Friday, October 1, 2010

Consumable Software

I will warn all of the readers of my blog in advance, THIS WILL BE A RANT - I am stepping up onto my soapbox currently.

I recently had reason to attempt to install and use ReviewBoard - a software review management system.  ReviewBoard is written in Python, on the Django CMS framework.  In and of itself, ReviewBoard caused me no specific pain - now installing it into my environment is a completely different story.  I will freely admit, additionally, that the company that I work for currently has chosen Solaris as the platform of choice for their systems which added to the complication and heartache I had attempting to install ReviewBoard, in fact making the install nearly impossible. 

<rant>
ReviewBoard was easy to download - Check in their Favor
ReviewBoard works on several different versions of Python - Check in their favor
ReviewBoard has a bunch of Python package dependencies - and here is where the issues begin.

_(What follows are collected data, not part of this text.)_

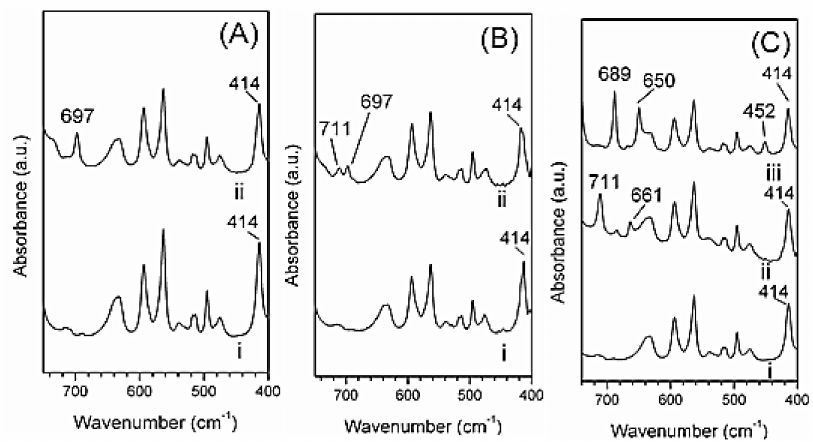
Figure 8. ( A ) FTIR spectra of PPO aerogels before (curve i) and after (curve ii) immersion in a 100 ppm aqueous solution of benzyl alcohol; ( B ) FTIR spectra of PPO 0.8 / r-GO 0.2 aerogels before (curve i) and after (curve ii) immersion for 4 days in a 100 ppm benzyl alcohol solution; ( C ) FTIR spectra of PPO aerogels before (curve i) and after immersion in a 100 ppm solution of benzoic acid (curve ii) and benzaldehyde (curve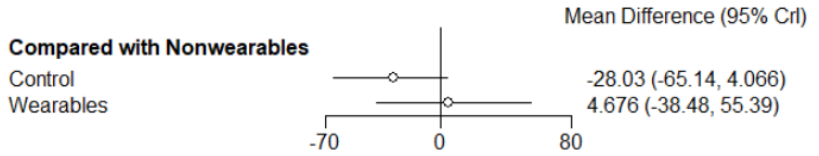
Figure 4. Forest plots suggested no significant improvement of walking distance change score (reported as 6MWD and MWD) in participants who used wearables compared to non-wearables group. Results are expressed as mean difference (95% CrI) in metres. Crl: Credible interval. 6MWD—Six-minute walking distance; MWD—Maximum walking distance.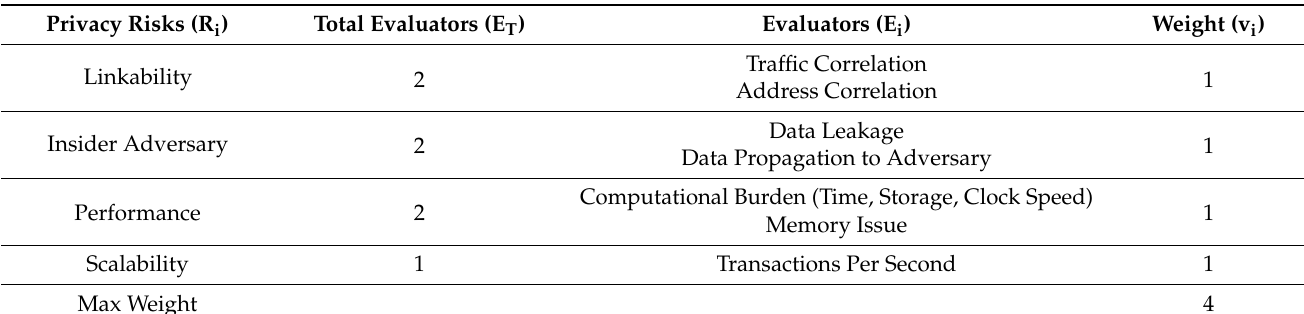
Table 6. Privacy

Python has precious few pre-built things for Solaris (SPARC or x86).  This means that ReviewBoard needs to compile a bunch of libraries in order to function correctly.  Those libraries were not available in the ReviewBoard download - the were not bre-bundled in the ReviewBoard tar, they had to be downloaded.  NOW - ReviewBoard does have the knowledge to go and attempt to grab those dependency downloads for you so you don't have to go track them down yourself.  Yea!  I am however much more of the option that the software should have the 'Version' of the things it needs to run included with it - the software should not be 'required' to download it in order to work.  This requirement is about its specific software dependencies and not tools like MySQL that software might depend on.  Those are requirements to setup the system, no specific dependencies in my definition.

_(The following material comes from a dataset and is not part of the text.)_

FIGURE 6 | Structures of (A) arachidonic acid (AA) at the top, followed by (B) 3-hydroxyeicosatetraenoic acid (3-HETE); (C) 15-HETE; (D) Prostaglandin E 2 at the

OK - Now I have a bunch of stuff to compile, that failed.  Solve the libs issues, build, fail, rinse and repeat for HOURS.  Eventually get the whole thing to compile correctly.  ReviewBoard is now installed - but you still have to setup a 'web' site that contains ReviewBoard.  The task also had dependencies that had to be worked out - and did not work out of the box.  Even if it was Solaris - the whole thing should have been easier.

OK - Now there is a ReviewBoard site that is setup, you can hit it with a browser, but it still needs to be configured with interesting things like where is your current source code repository.  Login to the ReviewBoard site you set up, attempt to configure the site and "LD LINKER ERROR" missing a specific library in the OS.  Which library is missing?  What additional thing needs to be installed?  Was it a compile error even though it didn't report any problems?

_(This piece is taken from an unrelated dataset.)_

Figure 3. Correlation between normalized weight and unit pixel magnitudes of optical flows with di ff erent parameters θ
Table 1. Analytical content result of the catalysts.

In the end - I never really got it working.  This was probably due to Solaris more than ReviewBoard specifically, but there were a-lot of problems.  I feel strongly that ReviewBoard as a site should have worked OUT OF THE BOX, and not required as much work on my part.  I imagine also that there were design decisions that would have effected my specific experience that were made in the past about how ReviewBoard would be put together - like the choice to use pysvn API integration rather than using the command line client and parsing output.
</rant>

When you want to build something for someone else - the easier you can make the setup/install for them, the more they will see the care you took and the more likely they are to persevere when it comes to using the tool.  However when the experience is like what I experienced - I am left feeling like I never want to look at ReviewBoard again.  Chose the simplest thing that removes dependencies from your tool to make the install even easier.  First impressions are EVERYTHING, if peoples first experience is a shitty one, even if it is not specifically the fault of the software attempting to be installed - that bad view will be pervasive and stick with you.

2 comments:

Paul W. Homer said...

It must be rant week :-) I posted one two, which is eerily similar. You'd think after 30 years of building things that most of these types of problems would go away, but if anything they seem to be getting worse :-(

Paul

vwdiesel said...

Yeah - I think that for some reason peoples desire to find open source free projects that can fill a need as lowered their expectation for what the project should bring to the table. Just because a thing is open source does not mean that I should lower my standards for what the install does and how the software is managed.